Lemony Fried Sprouts
Clock Image
Prep: 15 mins
Cook: 10 mins
Lemon and garlic caramelised sprouts make for a zesty spin on a Chritsmas classic side.
This recipe is a:
See this week's box.
51 kcal
(per portion)
Ingredients you'll need
  • 800g Brussels sprouts
  • ½ lemon
  • 1 garlic cloves
From your kitchen
  • 2 tbsp olive or rapeseed oil
  • Sea salt
  • Freshly ground pepper
Step by step this way
  • 1.

    Rinse the sprouts, then trim off any stalky bits and pull off any ragged leaves. Halve the sprouts. Finely grate the zest from the lemon and juice it. Peel and grate or crush the garlic cloves.

  • 2.

    Place a deep frying pan or wok over a medium-low heat and warm for 2-3 mins till really hot. Add 2 tbsp oil.

  • 3.

    Add the sprouts, lemon zest and juice, and the garlic with a little pinch of salt and pepper. Stir-fry for 4-5 mins till the sprouts are just tender, lightly caramelised and are coated in the lemony-garlic oil.
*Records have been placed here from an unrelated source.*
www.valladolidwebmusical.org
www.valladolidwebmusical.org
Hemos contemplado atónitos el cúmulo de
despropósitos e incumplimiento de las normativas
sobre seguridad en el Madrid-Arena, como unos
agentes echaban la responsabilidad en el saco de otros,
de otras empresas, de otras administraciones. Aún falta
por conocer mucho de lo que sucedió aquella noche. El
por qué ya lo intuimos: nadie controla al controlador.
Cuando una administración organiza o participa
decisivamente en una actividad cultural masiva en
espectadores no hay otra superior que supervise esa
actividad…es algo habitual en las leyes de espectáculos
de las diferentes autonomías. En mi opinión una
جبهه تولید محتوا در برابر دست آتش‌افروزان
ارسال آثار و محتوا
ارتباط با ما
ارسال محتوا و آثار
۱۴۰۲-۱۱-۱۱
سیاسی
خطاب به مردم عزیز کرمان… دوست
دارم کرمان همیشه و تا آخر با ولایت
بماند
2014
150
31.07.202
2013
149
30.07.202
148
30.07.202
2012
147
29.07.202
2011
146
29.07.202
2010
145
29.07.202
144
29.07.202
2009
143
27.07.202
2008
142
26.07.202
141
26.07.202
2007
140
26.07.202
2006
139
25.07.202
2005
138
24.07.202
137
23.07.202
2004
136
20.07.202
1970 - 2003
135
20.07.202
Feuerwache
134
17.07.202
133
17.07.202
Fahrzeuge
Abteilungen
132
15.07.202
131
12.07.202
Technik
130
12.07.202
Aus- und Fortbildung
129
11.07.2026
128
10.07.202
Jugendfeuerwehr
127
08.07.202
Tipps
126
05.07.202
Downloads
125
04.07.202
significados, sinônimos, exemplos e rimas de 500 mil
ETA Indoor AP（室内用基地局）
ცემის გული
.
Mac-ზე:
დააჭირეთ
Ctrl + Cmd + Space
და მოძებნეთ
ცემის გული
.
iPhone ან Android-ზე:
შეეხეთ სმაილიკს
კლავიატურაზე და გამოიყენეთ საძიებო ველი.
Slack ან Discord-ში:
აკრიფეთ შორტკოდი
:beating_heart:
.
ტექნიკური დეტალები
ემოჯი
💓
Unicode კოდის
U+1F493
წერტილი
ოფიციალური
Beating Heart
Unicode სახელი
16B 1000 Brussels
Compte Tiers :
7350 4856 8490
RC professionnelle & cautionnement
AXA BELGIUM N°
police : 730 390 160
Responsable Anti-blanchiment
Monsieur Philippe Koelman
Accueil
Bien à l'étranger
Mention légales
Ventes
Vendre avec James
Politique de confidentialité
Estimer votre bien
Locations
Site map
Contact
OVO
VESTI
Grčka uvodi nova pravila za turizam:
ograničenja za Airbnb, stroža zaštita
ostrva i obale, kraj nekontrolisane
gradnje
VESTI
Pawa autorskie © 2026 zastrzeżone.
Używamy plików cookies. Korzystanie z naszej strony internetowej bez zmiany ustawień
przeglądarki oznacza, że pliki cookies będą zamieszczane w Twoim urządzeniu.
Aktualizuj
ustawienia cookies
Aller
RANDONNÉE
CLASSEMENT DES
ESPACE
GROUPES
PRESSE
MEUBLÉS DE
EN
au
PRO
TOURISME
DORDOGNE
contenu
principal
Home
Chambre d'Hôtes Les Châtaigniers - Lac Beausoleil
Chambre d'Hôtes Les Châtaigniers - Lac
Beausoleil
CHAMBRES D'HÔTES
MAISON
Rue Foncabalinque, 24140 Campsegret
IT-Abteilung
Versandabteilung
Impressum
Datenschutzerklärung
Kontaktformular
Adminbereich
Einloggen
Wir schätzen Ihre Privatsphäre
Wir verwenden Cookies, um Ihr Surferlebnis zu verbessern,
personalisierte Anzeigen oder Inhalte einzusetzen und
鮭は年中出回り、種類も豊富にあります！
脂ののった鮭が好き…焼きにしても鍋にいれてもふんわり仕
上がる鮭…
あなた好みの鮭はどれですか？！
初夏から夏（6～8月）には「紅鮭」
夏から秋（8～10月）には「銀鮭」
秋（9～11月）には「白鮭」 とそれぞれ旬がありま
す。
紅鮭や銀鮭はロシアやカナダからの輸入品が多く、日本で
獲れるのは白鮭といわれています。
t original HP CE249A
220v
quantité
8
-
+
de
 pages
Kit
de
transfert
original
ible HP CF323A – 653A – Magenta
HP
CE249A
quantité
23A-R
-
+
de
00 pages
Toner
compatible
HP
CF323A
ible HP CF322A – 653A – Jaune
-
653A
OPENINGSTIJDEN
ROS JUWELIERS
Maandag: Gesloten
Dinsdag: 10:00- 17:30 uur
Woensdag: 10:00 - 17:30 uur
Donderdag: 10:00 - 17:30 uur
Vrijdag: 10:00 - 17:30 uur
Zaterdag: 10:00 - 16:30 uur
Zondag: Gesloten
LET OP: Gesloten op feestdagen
Tip into a serving dish and serve.

  • Tip

    Love Your Leftovers
    Leftover Brussels will keep in the fridge in a sealed container for up to 3 days. They’re great used to make classic bubble ‘n’ squeak. Boil and roughly crush a few potatoes, then tip them into a frying pan with the leftover Brussels, a glug of olive oil and a good pinch of salt and pepper. Fry, stirring often, for 10-15 mins till well combined and the bubble ‘n’ squeak has plenty of crusty, golden bits. Serve for breakfast.